Hayball designs first vertical government high school in Victoria

The Victorian government has announced construction has begun on a new $43-million high school in Richmond designed by Hayball.

The new Richmond High School will comprise a four-storey academic precinct on Highett Street and a sports precinct on Gleadell Street, which will be built initially as a multipurpose campus.

Hayball director David Tweedie said a key requirement of the design brief was to foster values of community, diversity, wellbeing, sustainability, safety and technology.

As a response, Hayball created a design based around “learning communities” with equitable access to areas for science, technology, the arts and general learning areas.

The atrium of the proposed Richmond High School designed by Hayball.

The atrium of the proposed Richmond High School designed by Hayball.

Image: Hayball

“A challenge when creating a school that sits across a number of levels is always, how do we ensure it feels welcoming, and what defines it as a ‘school’?” Tweedie said. “Our strategy was firstly to focus on locating all the functions that invite school community participation on the ground floor – the library, the performing arts spaces and spaces for sharing food – and secondly to make visible from the outside the activities of the school – including science spaces and outdoor learning.”

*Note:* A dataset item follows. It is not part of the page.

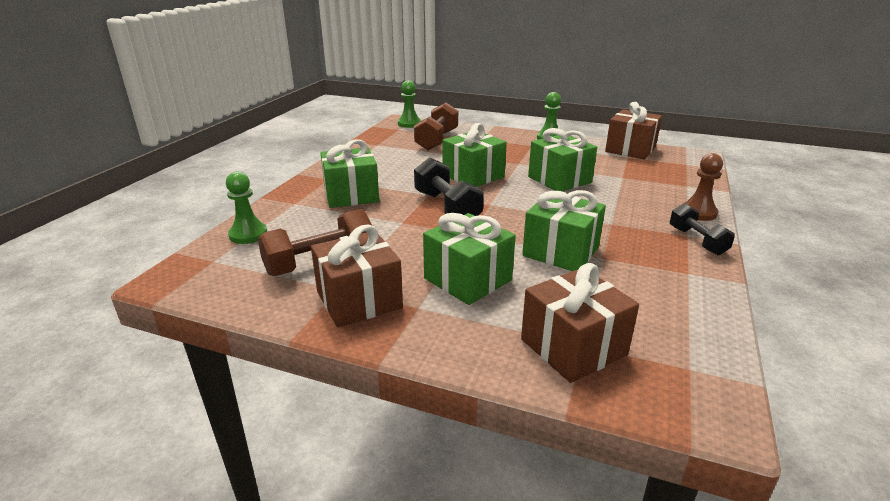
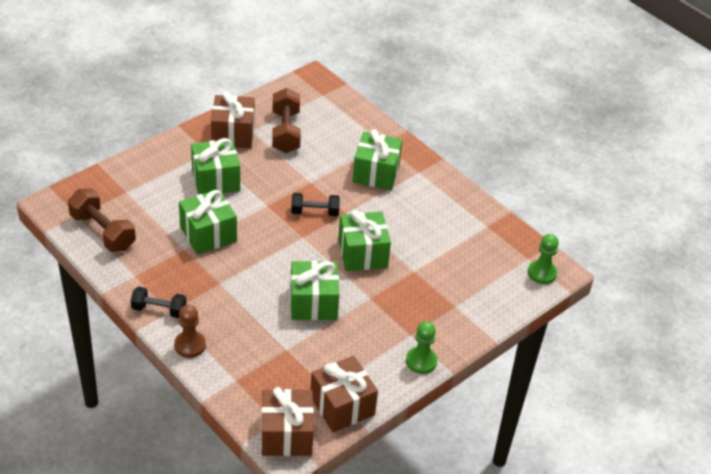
camera: 115 degrees right, 15 degrees up
(248, 234) = (347, 113): green pawn -> none
(437, 140) = (472, 271): brown dumbbell -> brown dumbbell (103, 232)
(447, 207) = (315, 212): black dumbbell -> black dumbbell, size x0.65
(573, 347) = (127, 187): brown gift -> brown gift (286, 434)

The school will also include outdoor cooking facilities and an edible productive garden in its landscape design. The landscape spaces will also allow for exhibitions and functions.

The Highett Street campus building will feature a central atrium that will provide light and air to the interior.

The Gleadell Street precinct is set to open in 2018 and the Highett Street campus will open in 2019.

The Victorian government says Richmond High School will be the first vertical government school to be built in Victoria.

In January 2017, private school Haileybury opened Victoria’s first vertical school, a 10-storey campus in Melbourne’s CBD, housed in a former office building.

Hayball is also the architecture practice designing Victoria’s first vertical primary school, South Melbourne Primary, which will be five storeys. The project was named Future Building of the Year at the 2016 World Architecture Festival Awards.

Other vertical school proposals around Australia include the new building for the Arthur Phillip High School and Parramatta Public School by Grimshaw and BVN (rising to 14 storeys) and a new Adelaide city high school designed by Cox Architecture, DesignInc and TCL (rising to six storeys).